What you return should match the data word for word, minus the images.

Supplied information
* * * * *

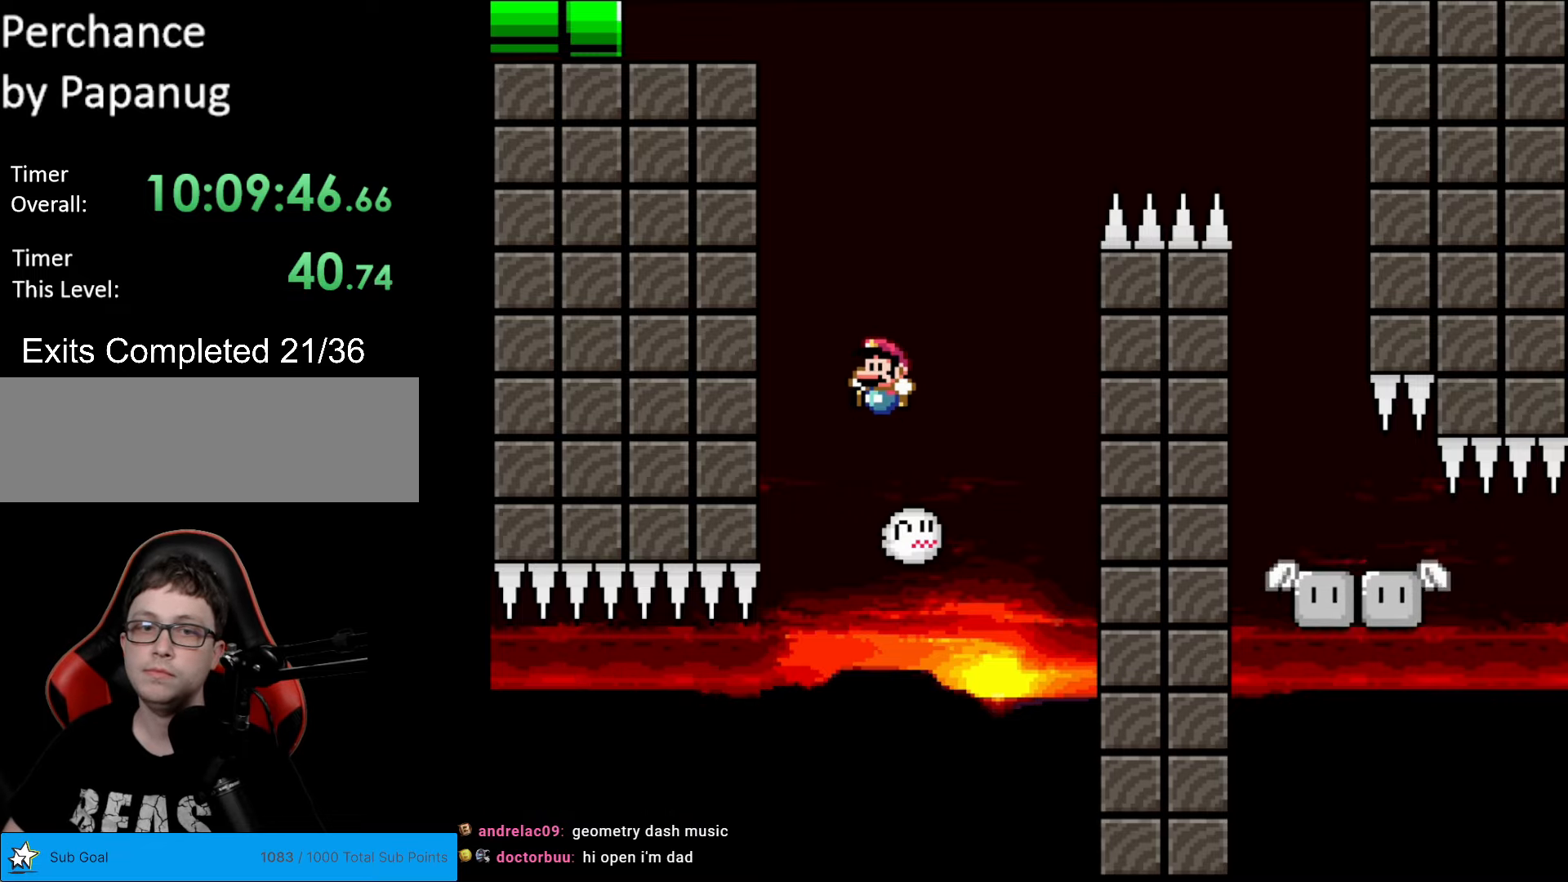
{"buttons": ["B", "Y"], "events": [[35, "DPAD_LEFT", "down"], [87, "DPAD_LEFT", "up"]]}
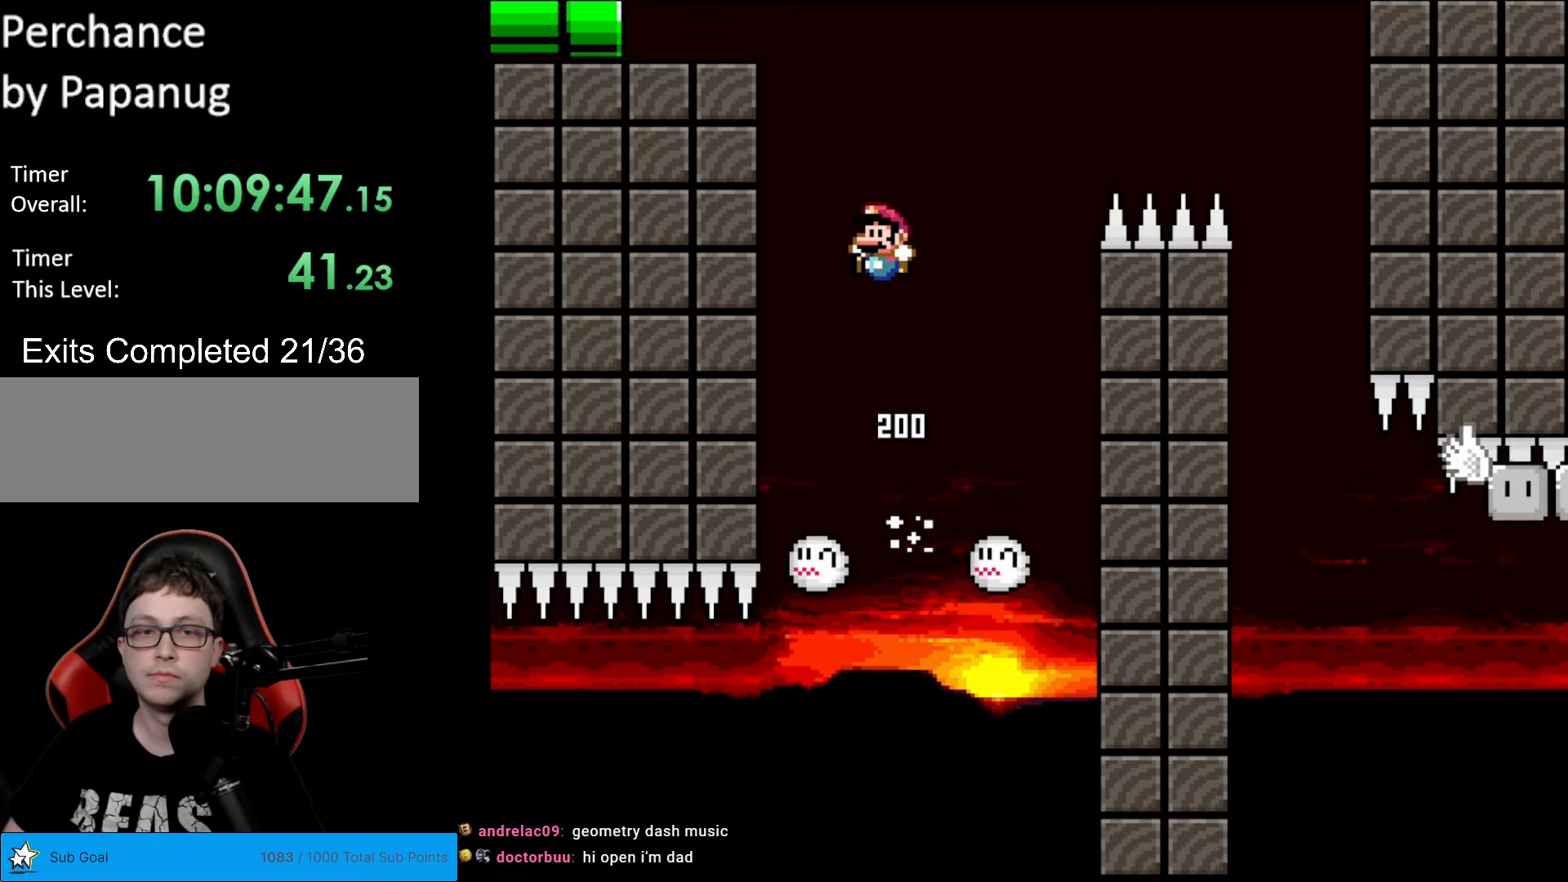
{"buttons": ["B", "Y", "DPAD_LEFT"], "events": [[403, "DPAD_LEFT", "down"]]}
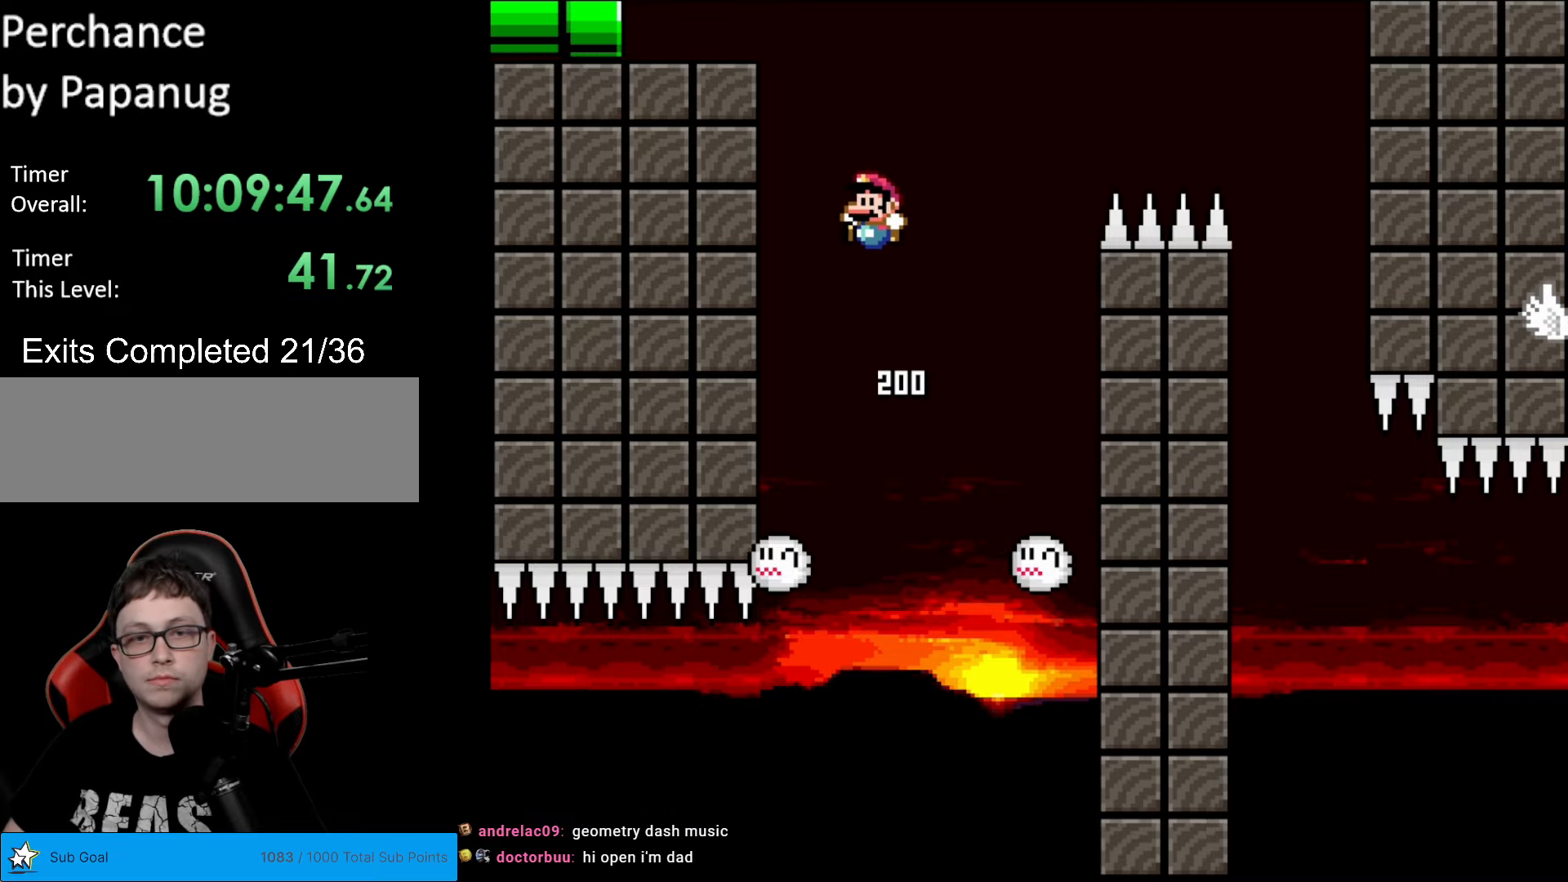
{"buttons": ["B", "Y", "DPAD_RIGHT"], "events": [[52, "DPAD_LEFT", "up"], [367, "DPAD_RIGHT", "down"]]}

* * * * *

Exercise solution
{"buttons": ["B", "Y"], "events": [[35, "DPAD_LEFT", "down"], [87, "DPAD_LEFT", "up"]]}
{"buttons": ["B", "Y", "DPAD_LEFT"], "events": [[403, "DPAD_LEFT", "down"]]}
{"buttons": ["B", "Y", "DPAD_RIGHT"], "events": [[52, "DPAD_LEFT", "up"], [367, "DPAD_RIGHT", "down"]]}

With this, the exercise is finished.